When Patients Choose to End Their Lives

By Jane E. Brody in the NYT

At a time when so many are dying against their will, it may seem out of sync to discuss the option of having a doctor help people end their lives when they face intolerable suffering that no treatment can relieve.

It’s less a question of uncontrollable physical pain, which prompts only a minority of requests for medical aid in dying, than it is a loss of autonomy, a loss of dignity, a loss of quality of life and an inability to engage in what makes people’s lives meaningful.

Intractable suffering is defined by patients, not doctors.

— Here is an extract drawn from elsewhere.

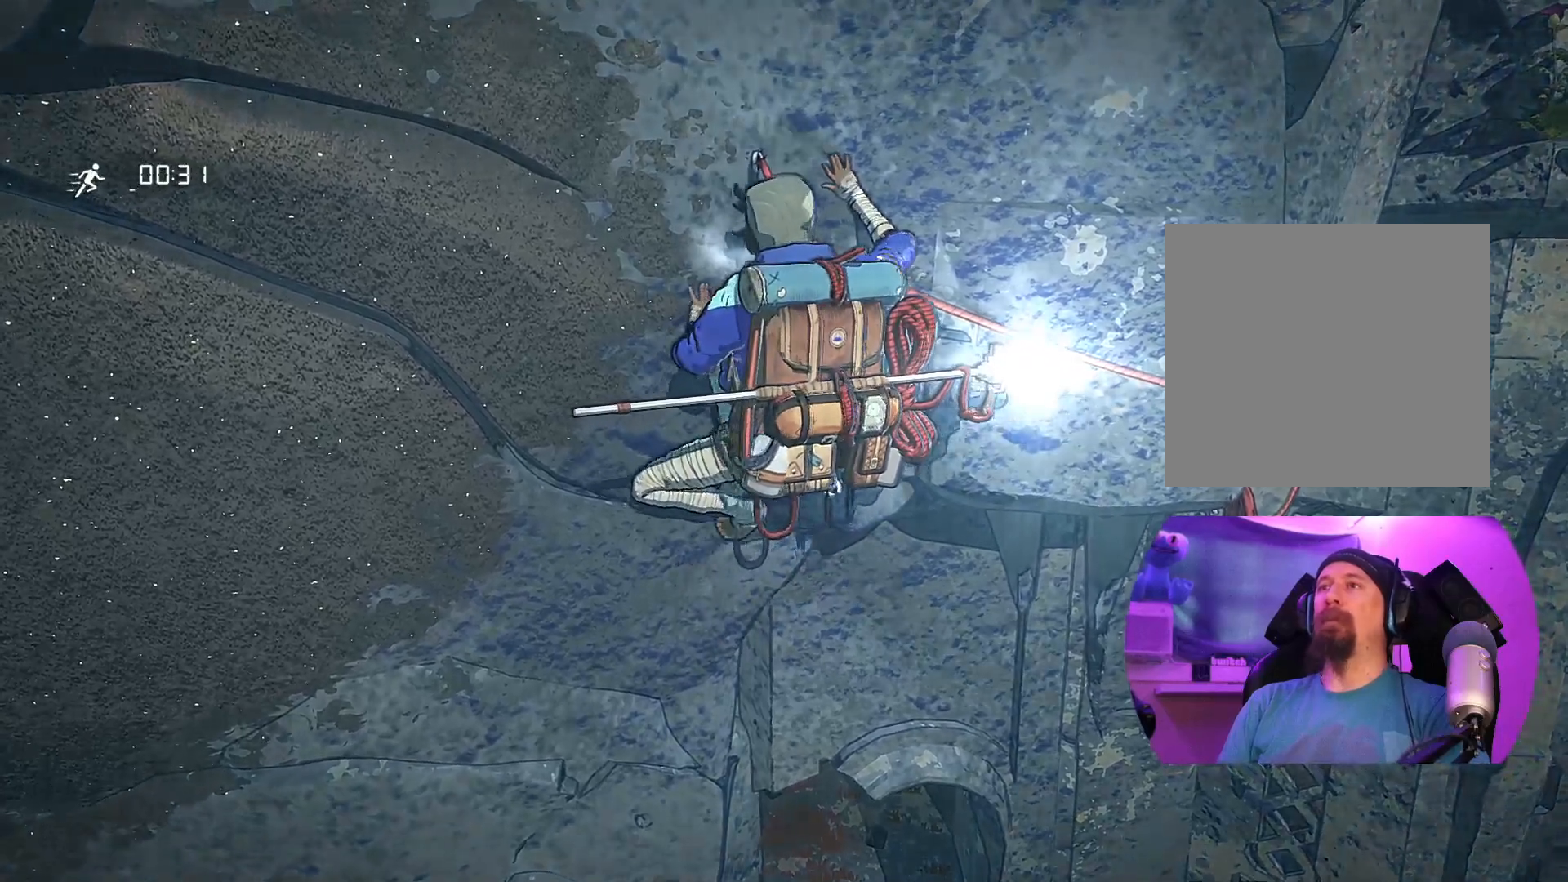
{"buttons": ["R1"], "left_stick": "center", "right_stick": "center", "events": [[67, "R1", "down"]]}
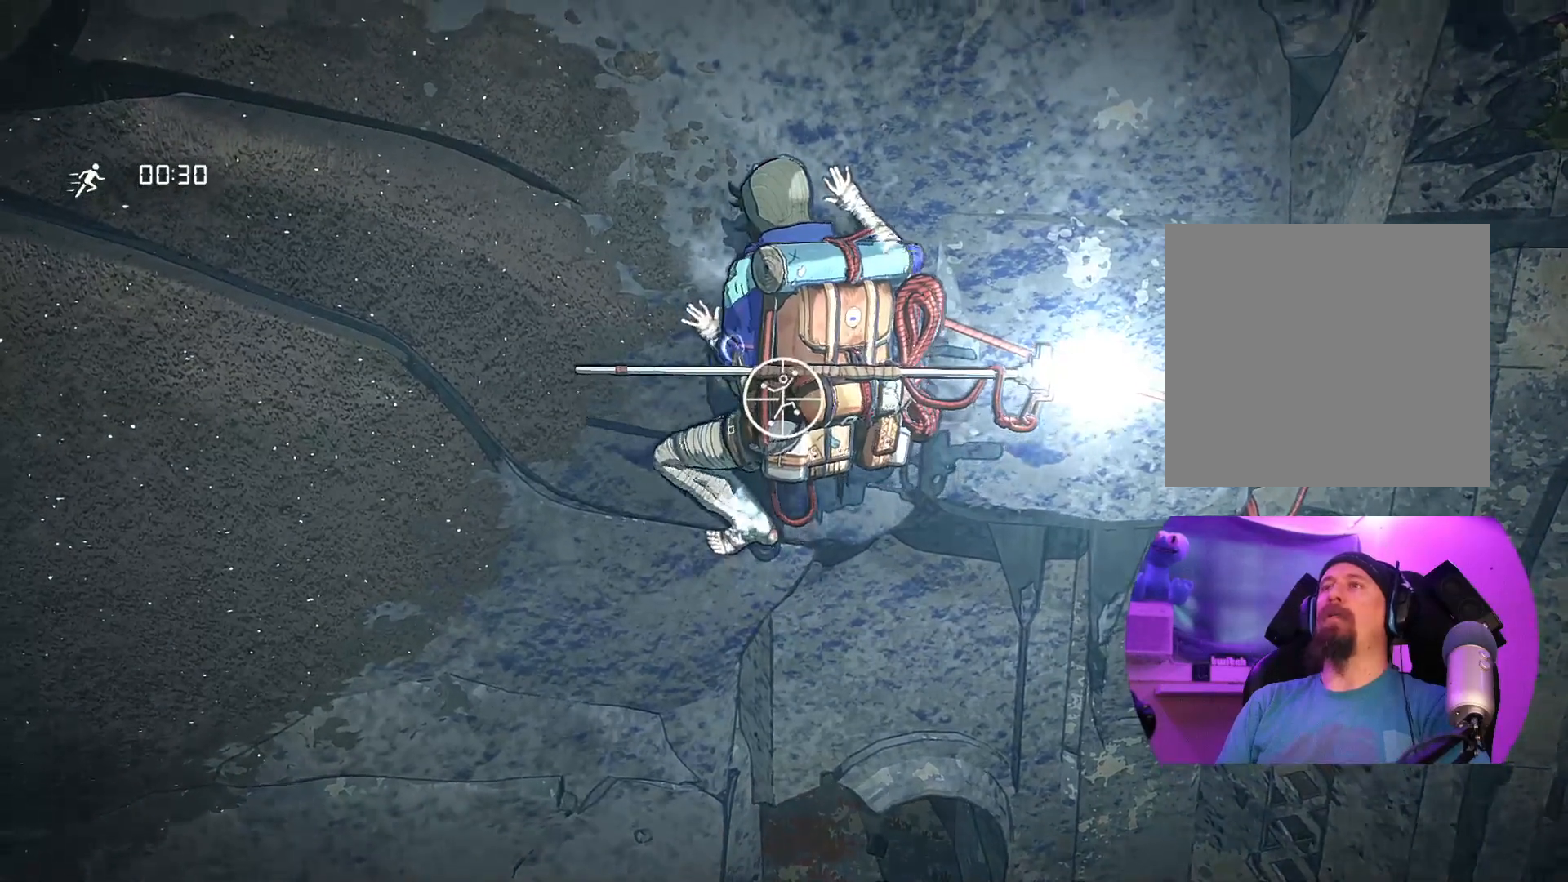
{"buttons": [], "left_stick": "up-left", "right_stick": "center", "events": [[34, "left_stick", "up-left"], [234, "R1", "up"]]}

Patients who choose medical aid in dying want to control when they die and die peacefully, remaining conscious almost to the very end, surrounded by loved ones and able to say goodbye.

Currently, nine states and the District of Columbia allow doctors to help patients who meet well-defined criteria and are on the threshold of dying choose when and how to end their lives. The laws are modeled after the first Death with Dignity Act, passed in Oregon in 1997.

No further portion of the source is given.